[Arbeitsauftrag 1]
Wo lassen sich laut dem Lesetext über das Jacob-und-Wilhelm-Grimm-Zentrum die historischen und besonders wertvollen Bestände nutzen?
[Arbeitsauftrag 2]
Kopiere aus dem Lesetext über das Jacob-und-Wilhelm-Grimm-Zentrum wortgetreu den Abschnitt zwischen „Aber das Jacob-und-Wilhelm-Grimm-Zentrum“ und „deutschen Wortschatzes bestritten.“, beide eingeschlossen.
[Arbeitsauftrag 3]
Schreib den Text über das Jacob-und-Wilhelm-Grimm-Zentrum im Anschluss an seinen letzten Satz weiter.

Aber das Jacob-und-Wilhelm-Grimm-Zentrum ist nicht nur nach Prinzipien schönen Bauens entworfen, sondern auch durch das Prinzip der Freiheit geprägt, das uns angesichts der teilweise schrecklichen Geschichte der Universität in den totalitären Regimen des 20. Jahrhundert wichtig war. Die Bibliothek steht jedermann offen (und natürlich auch jeder Frau), ihre Regale sind weitestgehend auch für alle zugänglich. Lediglich historische und besonders wertvolle Bestände sind in geschlossenen Magazinen untergebracht, können aber im Forschungslesesaal genutzt werden, neben dem sich auch die Privatbibliothek der Namensgeber befindet: die Bibliothek der Brüder Grimm, kostbare Bände, aus denen die beiden Gelehrten ihr staunenswertes Projekt eines kompletten Wörterbuchs des deutschen Wortschatzes bestritten.

[Vorliegende Daten]
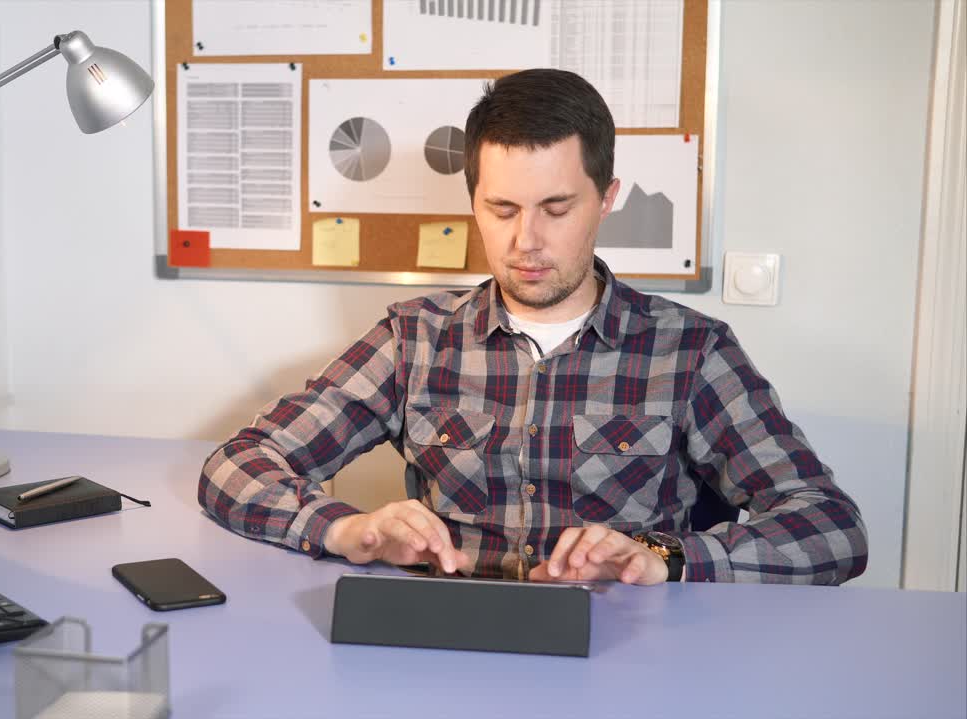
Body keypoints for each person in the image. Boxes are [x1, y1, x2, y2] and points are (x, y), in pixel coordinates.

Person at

[Ergebnis 1]
Im Forschungslesesaal.

[Ergebnis 2]
Aber das Jacob-und-Wilhelm-Grimm-Zentrum ist nicht nur nach Prinzipien schönen Bauens entworfen, sondern auch durch das Prinzip der Freiheit geprägt, das uns angesichts der teilweise schrecklichen Geschichte der Universität in den totalitären Regimen des 20. Jahrhundert wichtig war. Die Bibliothek steht jedermann offen (und natürlich auch jeder Frau), ihre Regale sind weitestgehend auch für alle zugänglich. Lediglich historische und besonders wertvolle Bestände sind in geschlossenen Magazinen untergebracht, können aber im Forschungslesesaal genutzt werden, neben dem sich auch die Privatbibliothek der Namensgeber befindet: die Bibliothek der Brüder Grimm, kostbare Bände, aus denen die beiden Gelehrten ihr staunenswertes Projekt eines kompletten Wörterbuchs des deutschen Wortschatzes bestritten.

[Ergebnis 3]
Ich selbst gehöre zu der kleinen Zahl deutscher Universitätspräsidenten, die noch lehren und forschen, dafür Bücher brauchen und sie auch gelegentlich selbst entleihen. Deswegen ist meine Begeisterung für die neue Bibliothek die eines dankbaren Benutzers. Aber auch der Präsident ist glücklich: Das Jacob-und-Wilhelm-Grimm-Zentrum präsentiert ein neues Schaufenster der Universität im 21. Jahrhundert an einem Ort inmitten der Stadt, der sich von einem wenig beachteten Hinterhof zu einem der spannendsten Orte der neuen Berliner Mitte verwandelt hat.